L’expert en tourisme a indiqué que, pour pouvoir rivaliser avec ses concurrents, la Tunisie doit disposer de plusieurs éléments et facteurs, dont notamment l’analyse stratégique. «On manque beaucoup de data», fait-il savoir. En effet, la veille stratégique permet à la destination de garder un œil sur ses compétiteurs, et ce, en analysant les tendances du marché, l’évolution des parts de marché dans ce même espace… Cette démarche est, selon l’expert, importante car elle permet de travailler sur les atouts de la destination.

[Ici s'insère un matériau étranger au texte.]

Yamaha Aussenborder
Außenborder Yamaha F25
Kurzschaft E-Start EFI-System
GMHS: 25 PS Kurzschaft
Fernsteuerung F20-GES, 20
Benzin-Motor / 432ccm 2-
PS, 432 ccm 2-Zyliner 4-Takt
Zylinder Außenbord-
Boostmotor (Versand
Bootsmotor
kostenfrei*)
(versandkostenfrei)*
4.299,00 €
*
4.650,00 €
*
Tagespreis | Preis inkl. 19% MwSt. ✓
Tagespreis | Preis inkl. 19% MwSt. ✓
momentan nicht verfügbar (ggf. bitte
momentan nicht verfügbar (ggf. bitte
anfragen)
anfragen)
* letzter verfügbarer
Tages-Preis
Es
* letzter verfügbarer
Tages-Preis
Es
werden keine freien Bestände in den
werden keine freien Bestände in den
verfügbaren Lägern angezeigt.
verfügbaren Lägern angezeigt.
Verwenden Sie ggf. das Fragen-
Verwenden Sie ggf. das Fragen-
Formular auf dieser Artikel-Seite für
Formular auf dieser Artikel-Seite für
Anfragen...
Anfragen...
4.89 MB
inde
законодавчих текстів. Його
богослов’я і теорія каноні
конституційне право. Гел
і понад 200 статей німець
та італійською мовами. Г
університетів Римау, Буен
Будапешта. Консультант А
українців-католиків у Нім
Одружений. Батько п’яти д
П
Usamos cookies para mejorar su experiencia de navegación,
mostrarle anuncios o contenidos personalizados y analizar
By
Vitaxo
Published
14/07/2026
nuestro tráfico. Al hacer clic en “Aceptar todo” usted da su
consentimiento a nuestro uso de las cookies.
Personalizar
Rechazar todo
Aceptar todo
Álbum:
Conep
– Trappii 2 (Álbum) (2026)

« Les quelques chiffres dont nous disposons, notamment relatifs à l’évolution des recettes touristiques, ne nous font pas avancer. On ne sait pas où va le monde. Il faut faire de la veille stratégique. On n’en fait pas suffisamment. Il faut voir ce que font les destinations avec lesquelles nous sommes en compétition, quelles sont les nouvelles tendances, où va le monde… », a ajouté Tlatli.
« Participer à des foires ne sert plus à rien ! »
Par ailleurs, l’ancien ministre a indiqué que la Tunisie dispose de plusieurs atouts qui lui permettent de se différencier. « Aujourd’hui, il faut observer les attentes des consommateurs et tracer la voie pour un nouveau positionnement. Car le positionnement, qui se base sur la diversification de l’offre, se prépare et prend du temps. Le touriste d’aujourd’hui n’est absolument pas celui qu’on a connu il y a 30 ou 40 ans. Il a totalement changé, sa façon de consommer, de voyager… Ses attentes ont aussi changé et il faut analyser et comprendre cela », a-t-il poursuivi.
Tlatli a, dans ce contexte, ajouté que de nouvelles stratégies marketing basées sur le digital et les réseaux sociaux jouent, aujourd’hui, un rôle déterminant dans la promotion des destinations, considérant l’intégration de ces nouvelles méthodes dans la stratégie du ministère comme un point positif. «Participer à des foires ne sert plus à rien. Huit consommateurs sur dix choisissent leur destination de voyage sur le web. Donc, il est important de se faire une place sur le web », a-t-il affirmé. Il a, en outre, ajouté que la durabilité, le respect de l’environnement… font désormais partie des nouvelles attentes du voyageur. « Il faut s’engouffrer dans cette voie du tourisme éco-responsable et, d’une manière générale, du tourisme inclusif », a-t-il commenté. Mais ce changement de cap au niveau des politiques engagées par les acteurs du tourisme nécessite souvent des investissements et des financements conséquents. Interrogé à ce sujet, Tlatli a répondu que le tourisme est considéré par le secteur bancaire comme étant un secteur à risque, en raison du poids des impayés qu’il traîne. Ainsi, le spécialiste estime que l’une des actions à entreprendre, c’est de régler le problème de l’endettement du secteur. Cette décision va inciter les banques à financer les nouvelles tendances et les nouveaux produits qui peuvent être considérés comme risqués. Et l’ancien ministre de conclure : « Par ailleurs, je pense qu’il nous faut de nouveaux outils de financement qui prennent en charge les risques liés à ces nouvelles orientations qui peuvent être importants ».